» Reading text
+===+

BRIEF DESCRIPTION OF THE DRAWINGS
[0008] These and other features of this invention will be more
completely understood and appreciated by careful study of the
following more detailed description of exemplary embodiments of the
invention taken in conjunction with the accompanying drawings, in
which:
[0009] FIG. 1 is a schematic representation of an exemplary steam
turbine power plant according to conventional design;
[0010] FIG. 2 is a schematic representation of another exemplary
steam turbine power plant according to conventional design; and
[0011] FIG. 3 is a schematic representation of a steam turbine
power plant according to an exemplary embodiment of the present
application.
DETAILED DESCRIPTION OF THE INVENTION
[0012] As an initial matter, to communicate clearly the invention
of the current application, it may be necessary to select
terminology that refers to and describes certain parts or machine
components of a turbine engine. Whenever possible, common industry
terminology will be used and employed in a manner consistent with
its accepted meaning. However, it is meant that any such
terminology be given a broad meaning and not narrowly construed
such that the meaning intended herein and the scope of the appended
claims is unreasonably restricted. Those of ordinary skill in the
art will appreciate that often a particular component may be
referred to using several different terms. In addition, what may be
described herein as a single part may include and be referenced in
another context as consisting of several component parts, or, what
may be described herein as including multiple component parts may
be fashioned into and, in some cases, referred to as a single part.

+===+

» Tasks to complete
1. In the steam turbine patent text, what does FIG. 3 show?
2. Switch "schematic representation" to "schematic diagram" and write out the steam turbine patent text from "BRIEF DESCRIPTION OF" to "application.".
3. Carry on the steam turbine patent text from its last sentence.

+===+

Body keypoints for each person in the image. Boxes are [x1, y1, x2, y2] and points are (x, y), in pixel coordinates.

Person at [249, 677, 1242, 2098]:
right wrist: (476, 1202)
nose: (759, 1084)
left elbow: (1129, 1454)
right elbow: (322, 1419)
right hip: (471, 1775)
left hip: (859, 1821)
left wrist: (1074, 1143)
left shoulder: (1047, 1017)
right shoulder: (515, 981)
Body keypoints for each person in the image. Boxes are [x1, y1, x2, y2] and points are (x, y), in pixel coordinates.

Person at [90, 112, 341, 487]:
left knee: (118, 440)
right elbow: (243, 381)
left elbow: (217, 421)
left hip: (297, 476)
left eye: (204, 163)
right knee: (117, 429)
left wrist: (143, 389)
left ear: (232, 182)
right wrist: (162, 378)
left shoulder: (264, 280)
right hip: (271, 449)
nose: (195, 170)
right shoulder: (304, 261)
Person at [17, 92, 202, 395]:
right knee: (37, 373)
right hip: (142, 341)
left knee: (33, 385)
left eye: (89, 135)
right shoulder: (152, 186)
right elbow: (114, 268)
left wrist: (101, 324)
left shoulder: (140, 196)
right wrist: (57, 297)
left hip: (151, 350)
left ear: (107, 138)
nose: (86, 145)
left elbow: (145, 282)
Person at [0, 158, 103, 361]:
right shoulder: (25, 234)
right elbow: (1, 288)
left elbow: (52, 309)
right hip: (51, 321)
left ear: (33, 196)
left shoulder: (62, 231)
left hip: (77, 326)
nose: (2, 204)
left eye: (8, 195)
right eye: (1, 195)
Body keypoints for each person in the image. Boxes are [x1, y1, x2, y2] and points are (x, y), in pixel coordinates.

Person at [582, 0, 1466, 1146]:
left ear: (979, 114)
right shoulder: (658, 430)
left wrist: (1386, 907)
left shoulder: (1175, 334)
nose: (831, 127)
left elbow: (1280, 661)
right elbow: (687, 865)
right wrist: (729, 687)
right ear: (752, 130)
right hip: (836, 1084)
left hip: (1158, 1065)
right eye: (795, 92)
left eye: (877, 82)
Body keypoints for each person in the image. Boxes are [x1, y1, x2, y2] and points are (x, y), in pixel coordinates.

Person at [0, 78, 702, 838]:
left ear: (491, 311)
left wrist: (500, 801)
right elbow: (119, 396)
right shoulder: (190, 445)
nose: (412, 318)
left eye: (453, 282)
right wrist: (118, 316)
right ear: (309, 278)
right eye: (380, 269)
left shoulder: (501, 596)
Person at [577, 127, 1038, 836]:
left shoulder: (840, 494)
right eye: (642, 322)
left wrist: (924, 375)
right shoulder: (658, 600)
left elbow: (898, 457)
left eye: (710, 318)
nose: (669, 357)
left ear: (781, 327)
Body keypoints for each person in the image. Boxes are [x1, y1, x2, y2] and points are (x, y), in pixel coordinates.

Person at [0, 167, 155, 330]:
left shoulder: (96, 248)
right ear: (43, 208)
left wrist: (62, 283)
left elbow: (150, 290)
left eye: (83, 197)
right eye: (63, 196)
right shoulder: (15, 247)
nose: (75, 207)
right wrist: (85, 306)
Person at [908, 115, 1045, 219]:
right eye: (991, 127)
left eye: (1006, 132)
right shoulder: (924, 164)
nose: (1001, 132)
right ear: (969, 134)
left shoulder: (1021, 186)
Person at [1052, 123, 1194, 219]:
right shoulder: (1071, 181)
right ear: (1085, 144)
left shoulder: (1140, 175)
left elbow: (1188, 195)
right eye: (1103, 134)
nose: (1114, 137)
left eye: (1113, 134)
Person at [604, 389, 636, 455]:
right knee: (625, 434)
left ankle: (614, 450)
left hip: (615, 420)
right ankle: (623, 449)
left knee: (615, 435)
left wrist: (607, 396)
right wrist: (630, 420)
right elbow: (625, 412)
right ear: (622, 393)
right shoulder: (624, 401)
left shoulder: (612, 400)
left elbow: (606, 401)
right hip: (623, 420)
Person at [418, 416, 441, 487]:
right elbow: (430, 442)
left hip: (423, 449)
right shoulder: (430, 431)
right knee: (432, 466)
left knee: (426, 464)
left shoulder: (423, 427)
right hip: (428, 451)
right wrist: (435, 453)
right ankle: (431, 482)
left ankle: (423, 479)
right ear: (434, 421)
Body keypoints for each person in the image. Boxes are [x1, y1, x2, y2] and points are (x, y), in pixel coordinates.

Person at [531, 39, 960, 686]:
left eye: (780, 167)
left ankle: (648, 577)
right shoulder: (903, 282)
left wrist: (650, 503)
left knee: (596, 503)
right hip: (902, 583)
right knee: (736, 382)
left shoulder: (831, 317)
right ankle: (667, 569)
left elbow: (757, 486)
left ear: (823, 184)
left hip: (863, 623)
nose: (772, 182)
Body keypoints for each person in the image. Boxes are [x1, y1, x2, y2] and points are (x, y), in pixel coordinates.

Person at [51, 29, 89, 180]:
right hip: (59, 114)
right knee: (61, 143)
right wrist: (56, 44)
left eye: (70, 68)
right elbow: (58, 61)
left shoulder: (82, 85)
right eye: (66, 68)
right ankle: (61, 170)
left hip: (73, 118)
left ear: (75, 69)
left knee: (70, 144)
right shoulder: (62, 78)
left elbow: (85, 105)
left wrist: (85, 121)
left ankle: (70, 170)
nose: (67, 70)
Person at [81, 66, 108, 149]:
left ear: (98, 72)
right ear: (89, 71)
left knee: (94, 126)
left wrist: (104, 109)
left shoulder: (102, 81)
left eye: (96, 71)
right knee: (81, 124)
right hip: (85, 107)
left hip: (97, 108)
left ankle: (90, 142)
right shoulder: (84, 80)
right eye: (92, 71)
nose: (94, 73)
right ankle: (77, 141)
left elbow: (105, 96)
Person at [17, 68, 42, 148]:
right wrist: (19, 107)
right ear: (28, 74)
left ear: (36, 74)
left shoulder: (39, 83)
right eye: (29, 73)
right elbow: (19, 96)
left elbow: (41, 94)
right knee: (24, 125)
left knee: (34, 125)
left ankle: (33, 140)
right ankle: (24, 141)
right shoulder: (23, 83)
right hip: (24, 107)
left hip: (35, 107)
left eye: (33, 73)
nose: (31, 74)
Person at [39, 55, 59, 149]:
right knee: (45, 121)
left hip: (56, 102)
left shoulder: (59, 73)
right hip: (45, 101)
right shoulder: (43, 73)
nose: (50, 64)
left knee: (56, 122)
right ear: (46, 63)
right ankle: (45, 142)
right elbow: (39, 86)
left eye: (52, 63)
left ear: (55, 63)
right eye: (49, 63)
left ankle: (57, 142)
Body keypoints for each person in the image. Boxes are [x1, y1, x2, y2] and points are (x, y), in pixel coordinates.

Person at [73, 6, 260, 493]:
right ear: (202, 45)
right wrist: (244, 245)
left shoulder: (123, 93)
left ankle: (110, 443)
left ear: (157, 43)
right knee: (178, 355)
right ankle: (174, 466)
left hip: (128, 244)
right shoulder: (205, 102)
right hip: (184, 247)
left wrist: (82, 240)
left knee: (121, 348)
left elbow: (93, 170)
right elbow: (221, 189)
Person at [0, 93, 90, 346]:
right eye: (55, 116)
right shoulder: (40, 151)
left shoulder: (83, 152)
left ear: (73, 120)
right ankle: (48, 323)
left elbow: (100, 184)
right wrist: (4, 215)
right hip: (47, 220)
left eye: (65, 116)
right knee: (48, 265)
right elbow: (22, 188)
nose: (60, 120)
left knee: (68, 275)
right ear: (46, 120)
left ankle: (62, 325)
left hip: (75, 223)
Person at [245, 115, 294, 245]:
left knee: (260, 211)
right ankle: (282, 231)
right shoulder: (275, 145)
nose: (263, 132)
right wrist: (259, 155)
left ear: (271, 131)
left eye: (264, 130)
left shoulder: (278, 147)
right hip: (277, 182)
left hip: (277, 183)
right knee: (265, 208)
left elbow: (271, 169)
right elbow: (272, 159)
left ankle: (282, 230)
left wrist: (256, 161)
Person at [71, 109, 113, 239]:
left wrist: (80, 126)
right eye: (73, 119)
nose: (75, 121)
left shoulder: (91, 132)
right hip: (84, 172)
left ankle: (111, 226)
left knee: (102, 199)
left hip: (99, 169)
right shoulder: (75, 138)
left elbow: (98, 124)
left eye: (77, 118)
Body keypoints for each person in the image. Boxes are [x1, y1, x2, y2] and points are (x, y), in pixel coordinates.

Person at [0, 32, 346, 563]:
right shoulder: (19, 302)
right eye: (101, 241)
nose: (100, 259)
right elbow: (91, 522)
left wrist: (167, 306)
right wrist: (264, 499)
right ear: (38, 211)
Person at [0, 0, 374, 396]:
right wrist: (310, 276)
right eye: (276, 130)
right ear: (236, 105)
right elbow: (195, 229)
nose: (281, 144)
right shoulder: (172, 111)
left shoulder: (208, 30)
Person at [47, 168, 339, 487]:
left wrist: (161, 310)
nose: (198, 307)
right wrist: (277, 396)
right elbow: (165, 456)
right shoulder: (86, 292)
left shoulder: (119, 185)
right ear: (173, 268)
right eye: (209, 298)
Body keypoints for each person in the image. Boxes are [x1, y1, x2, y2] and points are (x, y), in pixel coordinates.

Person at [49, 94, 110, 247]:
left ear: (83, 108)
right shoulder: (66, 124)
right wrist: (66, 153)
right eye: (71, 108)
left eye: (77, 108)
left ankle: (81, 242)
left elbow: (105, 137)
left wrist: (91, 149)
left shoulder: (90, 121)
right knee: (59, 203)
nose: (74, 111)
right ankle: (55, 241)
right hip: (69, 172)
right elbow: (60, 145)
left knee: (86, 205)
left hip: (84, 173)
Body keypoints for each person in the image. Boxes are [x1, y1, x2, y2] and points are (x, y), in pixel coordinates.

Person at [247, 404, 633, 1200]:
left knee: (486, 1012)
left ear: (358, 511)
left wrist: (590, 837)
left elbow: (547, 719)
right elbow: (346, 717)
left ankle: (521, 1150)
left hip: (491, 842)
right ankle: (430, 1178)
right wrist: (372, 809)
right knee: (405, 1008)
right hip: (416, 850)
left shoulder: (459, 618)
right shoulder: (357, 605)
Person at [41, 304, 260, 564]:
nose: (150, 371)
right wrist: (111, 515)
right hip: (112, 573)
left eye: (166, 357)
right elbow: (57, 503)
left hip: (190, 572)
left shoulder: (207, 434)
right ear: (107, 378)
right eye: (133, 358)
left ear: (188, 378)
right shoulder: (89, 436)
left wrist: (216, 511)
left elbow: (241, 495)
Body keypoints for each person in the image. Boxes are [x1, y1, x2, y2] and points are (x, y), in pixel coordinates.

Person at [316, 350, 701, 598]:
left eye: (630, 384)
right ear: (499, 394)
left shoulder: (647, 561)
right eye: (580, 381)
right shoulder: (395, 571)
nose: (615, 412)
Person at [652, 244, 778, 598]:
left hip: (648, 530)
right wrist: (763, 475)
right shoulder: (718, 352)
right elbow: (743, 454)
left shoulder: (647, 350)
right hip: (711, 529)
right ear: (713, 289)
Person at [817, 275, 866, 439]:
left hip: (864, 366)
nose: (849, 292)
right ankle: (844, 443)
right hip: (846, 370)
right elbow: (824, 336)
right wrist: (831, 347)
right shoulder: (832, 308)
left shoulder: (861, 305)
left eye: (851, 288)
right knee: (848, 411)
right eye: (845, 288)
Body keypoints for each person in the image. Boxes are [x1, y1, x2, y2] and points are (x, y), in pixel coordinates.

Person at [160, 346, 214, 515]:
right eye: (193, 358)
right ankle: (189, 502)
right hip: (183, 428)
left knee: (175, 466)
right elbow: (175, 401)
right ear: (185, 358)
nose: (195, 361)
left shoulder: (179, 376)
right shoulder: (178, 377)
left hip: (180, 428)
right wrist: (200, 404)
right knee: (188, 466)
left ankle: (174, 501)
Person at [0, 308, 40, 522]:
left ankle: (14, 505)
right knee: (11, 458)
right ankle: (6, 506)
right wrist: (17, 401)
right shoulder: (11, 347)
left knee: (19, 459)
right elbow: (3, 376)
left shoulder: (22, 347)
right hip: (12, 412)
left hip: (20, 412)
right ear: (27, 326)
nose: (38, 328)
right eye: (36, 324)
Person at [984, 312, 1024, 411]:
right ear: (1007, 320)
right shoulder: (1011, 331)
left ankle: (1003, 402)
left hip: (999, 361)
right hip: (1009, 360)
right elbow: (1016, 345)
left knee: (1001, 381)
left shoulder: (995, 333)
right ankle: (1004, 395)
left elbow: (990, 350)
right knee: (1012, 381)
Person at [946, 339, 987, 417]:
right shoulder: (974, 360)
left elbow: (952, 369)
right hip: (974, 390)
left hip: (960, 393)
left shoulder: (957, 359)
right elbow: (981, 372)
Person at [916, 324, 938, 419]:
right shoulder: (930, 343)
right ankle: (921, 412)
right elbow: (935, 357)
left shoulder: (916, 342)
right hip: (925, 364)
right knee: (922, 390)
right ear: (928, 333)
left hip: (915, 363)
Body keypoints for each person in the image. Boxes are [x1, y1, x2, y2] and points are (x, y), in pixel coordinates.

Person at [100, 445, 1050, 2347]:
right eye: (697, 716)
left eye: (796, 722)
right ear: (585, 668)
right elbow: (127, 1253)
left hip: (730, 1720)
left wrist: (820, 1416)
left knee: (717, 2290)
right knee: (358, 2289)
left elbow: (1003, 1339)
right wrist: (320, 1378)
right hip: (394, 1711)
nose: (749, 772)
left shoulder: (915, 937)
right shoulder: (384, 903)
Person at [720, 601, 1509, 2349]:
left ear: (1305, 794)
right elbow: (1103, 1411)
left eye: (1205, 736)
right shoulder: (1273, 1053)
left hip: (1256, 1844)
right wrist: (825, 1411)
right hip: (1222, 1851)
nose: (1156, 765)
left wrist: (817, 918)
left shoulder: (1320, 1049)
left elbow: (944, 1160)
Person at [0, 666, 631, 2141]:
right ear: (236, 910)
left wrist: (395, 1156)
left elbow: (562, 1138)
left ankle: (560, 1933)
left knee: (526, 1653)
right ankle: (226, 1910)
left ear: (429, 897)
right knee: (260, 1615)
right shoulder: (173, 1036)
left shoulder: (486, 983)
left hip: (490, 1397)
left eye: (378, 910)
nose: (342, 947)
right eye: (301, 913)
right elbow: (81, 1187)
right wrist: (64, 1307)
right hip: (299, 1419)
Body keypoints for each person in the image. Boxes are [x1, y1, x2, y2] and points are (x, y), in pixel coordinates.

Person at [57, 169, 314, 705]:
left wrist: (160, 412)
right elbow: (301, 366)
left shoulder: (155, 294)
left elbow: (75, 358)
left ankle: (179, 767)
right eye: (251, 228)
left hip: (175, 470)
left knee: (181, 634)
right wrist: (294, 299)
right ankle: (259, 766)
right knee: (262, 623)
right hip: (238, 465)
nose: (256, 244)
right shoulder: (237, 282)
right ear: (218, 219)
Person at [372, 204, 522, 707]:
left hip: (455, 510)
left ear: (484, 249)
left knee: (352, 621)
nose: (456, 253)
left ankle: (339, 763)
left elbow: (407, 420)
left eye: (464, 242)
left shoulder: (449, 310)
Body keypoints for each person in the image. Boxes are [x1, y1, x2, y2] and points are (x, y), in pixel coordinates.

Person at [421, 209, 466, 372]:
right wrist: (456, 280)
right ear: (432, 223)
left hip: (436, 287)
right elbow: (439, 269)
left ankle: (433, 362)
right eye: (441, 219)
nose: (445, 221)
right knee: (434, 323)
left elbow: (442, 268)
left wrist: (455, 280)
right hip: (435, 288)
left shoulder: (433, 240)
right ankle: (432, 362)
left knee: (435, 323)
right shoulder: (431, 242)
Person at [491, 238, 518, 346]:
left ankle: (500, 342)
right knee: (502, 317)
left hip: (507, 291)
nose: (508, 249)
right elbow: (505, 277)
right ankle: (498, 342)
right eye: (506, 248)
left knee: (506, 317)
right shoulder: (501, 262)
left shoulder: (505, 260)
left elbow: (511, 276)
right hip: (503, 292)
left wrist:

+===+

» Responses to the exercise
1. A schematic representation of a steam turbine power plant according to an exemplary embodiment of the present application.

2.
BRIEF DESCRIPTION OF THE DRAWINGS
[0008] These and other features of this invention will be more
completely understood and appreciated by careful study of the
following more detailed description of exemplary embodiments of the
invention taken in conjunction with the accompanying drawings, in
which:
[0009] FIG. 1 is a schematic diagram of an exemplary steam
turbine power plant according to conventional design;
[0010] FIG. 2 is a schematic diagram of another exemplary
steam turbine power plant according to conventional design; and
[0011] FIG. 3 is a schematic diagram of a steam turbine
power plant according to an exemplary embodiment of the present
application.

3.
As such, in understanding the scope of the invention described
herein, attention should not only be paid to the terminology and
description provided, but also to the structure, configuration,
function, and/or usage of the component, as provided herein.
[0013] In addition, several descriptive terms may be used regularly
herein, and it may be helpful to define these terms at this point.
Given their usage herein, these terms and definitions are as
follows. "Downstream" and "upstream" are terms that indicate a
direction relative to the flow of working fluid through the
turbine. As such, the term "downstream" refers to a direction that
generally corresponds to the direction of the flow of working
fluid, and the term "upstream" generally refers to the direction
that is opposite of the direction of flow of working fluid. The
terms "trailing" and "leading" generally refers relative position
in relation to the direction of rotation for rotating parts. As
such, the "leading edge" of a rotating part is the front or forward
edge given the direction that the part is rotating and, the
"trailing edge" of a rotating part is the aft or rearward edge
given the direction that the part is rotating. The term "radial"
refers to movement or position perpendicular to an axis. It is
often required to described parts that are at differing radial
positions with regard to an axis. In this case, if a first
component resides closer to the axis than a second component, it
may be stated herein that the first component is "radially inward"
or "inboard" of the second component. If, on the other hand, the
first component resides further from the axis than the second
component, it may be stated herein that the first component is
"radially outward" or "outboard" of the second component. The term
"axial" refers to movement or position parallel to an axis.
Finally, the term "circumferential" refers to movement or position
around an axis.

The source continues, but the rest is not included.